Pure Funktion und kalter Rationalismus – die Nachkriegsmoderne hatte den Städten Schönheit und Spaß ausgetrieben. So sahen es zumindest die Architekten der Postmoderne in den 1970er Jahren. Mit einem Kanon aus als ewiggültig identifizierten Formen – Giebel, Säule, Portal, Rotunde und Apsis – stemmten sie sich dagegen und wollten das Erzählerische und die Ironie zurück in die Architektur bringen. Dekoration und Farbe gegen »Form follows Function«. Doch die Re-Historisierung der Architektur währte nur eine Generation.
Mielke + Scharff, ksg und RKW: »Belsenpark« in Düsseldorf
Es würde Aldo Rossi, Hans Hollein, Philip Johnson, Oswald Mathias Ungers und selbst Terry Farrell und Michael Graves nicht gerecht, sie mit den heutigen Vertretern der Retro-Achitektur in einem Atemzug zu nennen. Mit jenen Büros, die für Immobilienentwickler Luxuswohnanlagen und Geschäftshäuser realisieren, die meist ein »Park«, »Carrée«, »Palais« oder »Residence« im imagegebenden Namen tragen. Im von CA Immo entwickelten Düsseldorfer »Belsenpark« versammelt sich ein ganzer Haufen dieser Retro-Klötze um einen Grünstreifen mit Ententeich. Zum Belsenplatz hin blicken den Besucher zunächst zwei einfallslose moderne Bürogebäude an. Dahinter wird dann Luxus und Geschichte simuliert. Die Architekten von Mielke + Scharff, ksg und RKW kleben Natursteinplatten an die Sockel der Häuser, strukturieren Fassaden durch Gesimse horizontal, was Solidität symbolisieren soll, der allgegenwärtige französische Balkon steht für das mediterrane Flair, Symmetrie erhebt die Einfallslosigkeit zum klassischen Prinzip und Lampen kommen oft im Art-Deco-Look daher. Übermannshohe Zäune hegen Arrangements aus englischem Rasen, Tiefgaragen-Lüftungsschächten und gestutzten Hecken und Bäumchen, die auch aus Plastik sein könnten, ein.
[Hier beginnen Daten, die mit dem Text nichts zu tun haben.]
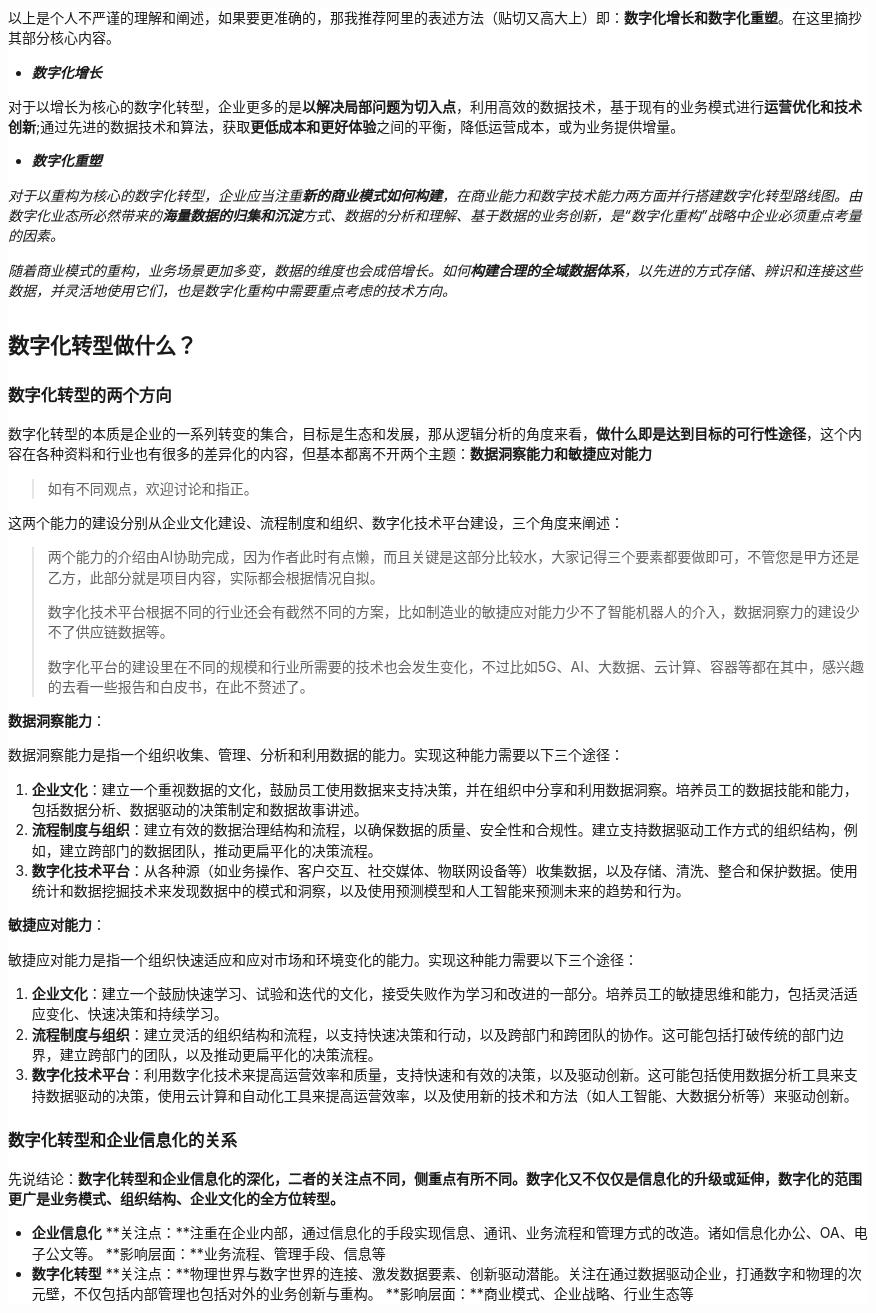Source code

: 以上是个人不严谨的理解和阐述，如果要更准确的，那我推荐阿里的表述方法（贴切又高大上）即：**数字化增长和数字化重塑**。在这里摘抄其部分核心内容。



- ***数字化增长***

对于以增长为核心的数字化转型，企业更多的是**以解决局部问题为切入点**，利用高效的数据技术，基于现有的业务模式进行**运营优化和技术创新**;通过先进的数据技术和算法，获取**更低成本和更好体验**之间的平衡，降低运营成本，或为业务提供增量。

- ***数字化重塑***

*对于以重构为核心的数字化转型，企业应当注重**新的商业模式如何构建**，在商业能力和数字技术能力两方面并行搭建数字化转型路线图。由数字化业态所必然带来的**海量数据的归集和沉淀**方式、数据的分析和理解、基于数据的业务创新，是“数字化重构”战略中企业必须重点考量的因素。*

*随着商业模式的重构，业务场景更加多变，数据的维度也会成倍增长。如何**构建合理的全域数据体系**，以先进的方式存储、辨识和连接这些数据，并灵活地使用它们，也是数字化重构中需要重点考虑的技术方向。*

## 数字化转型做什么？

### 数字化转型的两个方向

数字化转型的本质是企业的一系列转变的集合，目标是生态和发展，那从逻辑分析的角度来看，**做什么即是达到目标的可行性途径**，这个内容在各种资料和行业也有很多的差异化的内容，但基本都离不开两个主题：**数据洞察能力和敏捷应对能力**

> 如有不同观点，欢迎讨论和指正。

这两个能力的建设分别从企业文化建设、流程制度和组织、数字化技术平台建设，三个角度来阐述：

> 两个能力的介绍由AI协助完成，因为作者此时有点懒，而且关键是这部分比较水，大家记得三个要素都要做即可，不管您是甲方还是乙方，此部分就是项目内容，实际都会根据情况自拟。
>
> 数字化技术平台根据不同的行业还会有截然不同的方案，比如制造业的敏捷应对能力少不了智能机器人的介入，数据洞察力的建设少不了供应链数据等。
>
> 数字化平台的建设里在不同的规模和行业所需要的技术也会发生变化，不过比如5G、AI、大数据、云计算、容器等都在其中，感兴趣的去看一些报告和白皮书，在此不赘述了。

**数据洞察能力**：

数据洞察能力是指一个组织收集、管理、分析和利用数据的能力。实现这种能力需要以下三个途径：

1. **企业文化**：建立一个重视数据的文化，鼓励员工使用数据来支持决策，并在组织中分享和利用数据洞察。培养员工的数据技能和能力，包括数据分析、数据驱动的决策制定和数据故事讲述。
2. **流程制度与组织**：建立有效的数据治理结构和流程，以确保数据的质量、安全性和合规性。建立支持数据驱动工作方式的组织结构，例如，建立跨部门的数据团队，推动更扁平化的决策流程。
3. **数字化技术平台**：从各种源（如业务操作、客户交互、社交媒体、物联网设备等）收集数据，以及存储、清洗、整合和保护数据。使用统计和数据挖掘技术来发现数据中的模式和洞察，以及使用预测模型和人工智能来预测未来的趋势和行为。

**敏捷应对能力**：

敏捷应对能力是指一个组织快速适应和应对市场和环境变化的能力。实现这种能力需要以下三个途径：

1. **企业文化**：建立一个鼓励快速学习、试验和迭代的文化，接受失败作为学习和改进的一部分。培养员工的敏捷思维和能力，包括灵活适应变化、快速决策和持续学习。
2. **流程制度与组织**：建立灵活的组织结构和流程，以支持快速决策和行动，以及跨部门和跨团队的协作。这可能包括打破传统的部门边界，建立跨部门的团队，以及推动更扁平化的决策流程。
3. **数字化技术平台**：利用数字化技术来提高运营效率和质量，支持快速和有效的决策，以及驱动创新。这可能包括使用数据分析工具来支持数据驱动的决策，使用云计算和自动化工具来提高运营效率，以及使用新的技术和方法（如人工智能、大数据分析等）来驱动创新。

### 数字化转型和企业信息化的关系

先说结论：**数字化转型和企业信息化的深化，二者的关注点不同，侧重点有所不同。数字化又不仅仅是信息化的升级或延伸，数字化的范围更广是业务模式、组织结构、企业文化的全方位转型。**

- **企业信息化**
  **关注点：**注重在企业内部，通过信息化的手段实现信息、通讯、业务流程和管理方式的改造。诸如信息化办公、OA、电子公文等。
  **影响层面：**业务流程、管理手段、信息等
- **数字化转型**
  **关注点：**物理世界与数字世界的连接、激发数据要素、创新驱动潜能。关注在通过数据驱动企业，打通数字和物理的次元壁，不仅包括内部管理也包括对外的业务创新与重构。
  **影响层面：**商业模式、企业战略、行业生态等
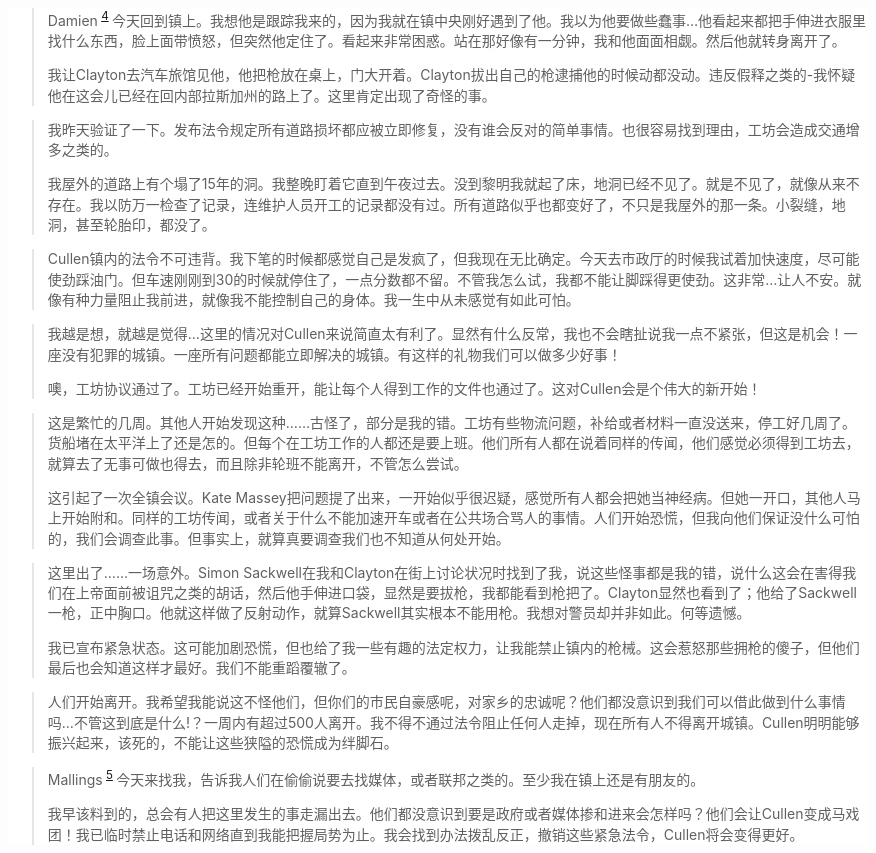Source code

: 
> Damien<sup class='footnoteref'>
 <a shape='rect' class='footnoteref' id='footnoteref-4' href='javascript:;' onclick='WIKIDOT.page.utils.scrollToReference(&apos;footnote-4&apos;)'>4</a>
</sup>今天回到镇上。我想他是跟踪我来的，因为我就在镇中央刚好遇到了他。我以为他要做些蠢事…他看起来都把手伸进衣服里找什么东西，脸上面带愤怒，但突然他定住了。看起来非常困惑。站在那好像有一分钟，我和他面面相觑。然后他就转身离开了。
> 
> 我让Clayton去汽车旅馆见他，他把枪放在桌上，门大开着。Clayton拔出自己的枪逮捕他的时候动都没动。违反假释之类的-我怀疑他在这会儿已经在回内部拉斯加州的路上了。这里肯定出现了奇怪的事。
> 


> 我昨天验证了一下。发布法令规定所有道路损坏都应被立即修复，没有谁会反对的简单事情。也很容易找到理由，工坊会造成交通增多之类的。
> 
> 我屋外的道路上有个塌了15年的洞。我整晚盯着它直到午夜过去。没到黎明我就起了床，地洞已经不见了。就是不见了，就像从来不存在。我以防万一检查了记录，连维护人员开工的记录都没有过。所有道路似乎也都变好了，不只是我屋外的那一条。小裂缝，地洞，甚至轮胎印，都没了。
> 


> Cullen镇内的法令不可违背。我下笔的时候都感觉自己是发疯了，但我现在无比确定。今天去市政厅的时候我试着加快速度，尽可能使劲踩油门。但车速刚刚到30的时候就停住了，一点分数都不留。不管我怎么试，我都不能让脚踩得更使劲。这非常…让人不安。就像有种力量阻止我前进，就像我不能控制自己的身体。我一生中从未感觉有如此可怕。
> 


> 我越是想，就越是觉得…这里的情况对Cullen来说简直太有利了。显然有什么反常，我也不会瞎扯说我一点不紧张，但这是机会！一座没有犯罪的城镇。一座所有问题都能立即解决的城镇。有这样的礼物我们可以做多少好事！
> 
> 噢，工坊协议通过了。工坊已经开始重开，能让每个人得到工作的文件也通过了。这对Cullen会是个伟大的新开始！
> 


> 这是繁忙的几周。其他人开始发现这种……古怪了，部分是我的错。工坊有些物流问题，补给或者材料一直没送来，停工好几周了。货船堵在太平洋上了还是怎的。但每个在工坊工作的人都还是要上班。他们所有人都在说着同样的传闻，他们感觉必须得到工坊去，就算去了无事可做也得去，而且除非轮班不能离开，不管怎么尝试。
> 
> 这引起了一次全镇会议。Kate Massey把问题提了出来，一开始似乎很迟疑，感觉所有人都会把她当神经病。但她一开口，其他人马上开始附和。同样的工坊传闻，或者关于什么不能加速开车或者在公共场合骂人的事情。人们开始恐慌，但我向他们保证没什么可怕的，我们会调查此事。但事实上，就算真要调查我们也不知道从何处开始。
> 


> 这里出了……一场意外。Simon Sackwell在我和Clayton在街上讨论状况时找到了我，说这些怪事都是我的错，说什么这会在害得我们在上帝面前被诅咒之类的胡话，然后他手伸进口袋，显然是要拔枪，我都能看到枪把了。Clayton显然也看到了；他给了Sackwell一枪，正中胸口。他就这样做了反射动作，就算Sackwell其实根本不能用枪。我想对警员却并非如此。何等遗憾。
> 
> 我已宣布紧急状态。这可能加剧恐慌，但也给了我一些有趣的法定权力，让我能禁止镇内的枪械。这会惹怒那些拥枪的傻子，但他们最后也会知道这样才最好。我们不能重蹈覆辙了。
> 


> 人们开始离开。我希望我能说这不怪他们，但你们的市民自豪感呢，对家乡的忠诚呢？他们都没意识到我们可以借此做到什么事情吗…不管这到底是什么!？一周内有超过500人离开。我不得不通过法令阻止任何人走掉，现在所有人不得离开城镇。Cullen明明能够振兴起来，该死的，不能让这些狭隘的恐慌成为绊脚石。
> 


> Mallings<sup class='footnoteref'>
 <a shape='rect' class='footnoteref' id='footnoteref-5' href='javascript:;' onclick='WIKIDOT.page.utils.scrollToReference(&apos;footnote-5&apos;)'>5</a>
</sup>今天来找我，告诉我人们在偷偷说要去找媒体，或者联邦之类的。至少我在镇上还是有朋友的。
> 
> 我早该料到的，总会有人把这里发生的事走漏出去。他们都没意识到要是政府或者媒体掺和进来会怎样吗？他们会让Cullen变成马戏团！我已临时禁止电话和网络直到我能把握局势为止。我会找到办法拨乱反正，撤销这些紧急法令，Cullen将会变得更好。
>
Wo sich die Postmoderne noch über das Urbane Gedanken machte, ist diese Retro-Architektur völlig dem Städtischen abhanden gekommen. Sie minimiert den öffentlichen Raum und hat mit ihrer absurd historisierenden Formensprache keinerlei ästhetische Anbindung an die Umgebung. Das zeigt sich schon daran, dass sie genauso in Düsseldorf-Oberkassel wie in Essen-Rüttenscheid, in Berlin, München oder Köln herumsteht. Einzig Robert Venturis in der Postmoderne geprägtes Bild vom »dekorierten Schuppen« trifft noch immer zu. Das Solide und Handwerkliche ist nur vorgeblendet, pure Simulation. Wer im »Belsenpark« etwas genauer hinschaut, sieht, wie die Staunässe oberhalb der Simse in den Putz zieht, Algen und Schmutzfahnen die Fassaden rasant altern lassen und sich die Deko schon vom Beton löst.
Heinrich Böll: Gemeindezentrum in Essen-Altenessen
Wie erfrischend ist dagegen der kluge Retro-Charme eines Gemeindezentrums in Essen-Altenessen! Gebaut hat das Backstein-Kleinod der Essener Architekt Heinrich Böll 2017. Das weiße, auf filigranen Säulen ruhende Dach und das teilweise durchbrochene rote Mauerwerk geben dem Gebäude eine 50er-Jahre-Eleganz, die sich nahtlos in die Umgebung einpasst. Genauso schafft der Backstein den Bezug zur historistischen Kirche gegenüber. Durch die leicht verschobene Geometrie des Innenhofes und das mehrfach gefaltete Dach zeigt sich Bölls Entwurf gleichzeitig eindeutig zeitgenössisch und modern, ohne dabei aufdringlich und laut zu sein. Hier ist eine Architektur gelungen, die selbstbewusst mit und in der Umgebung besteht.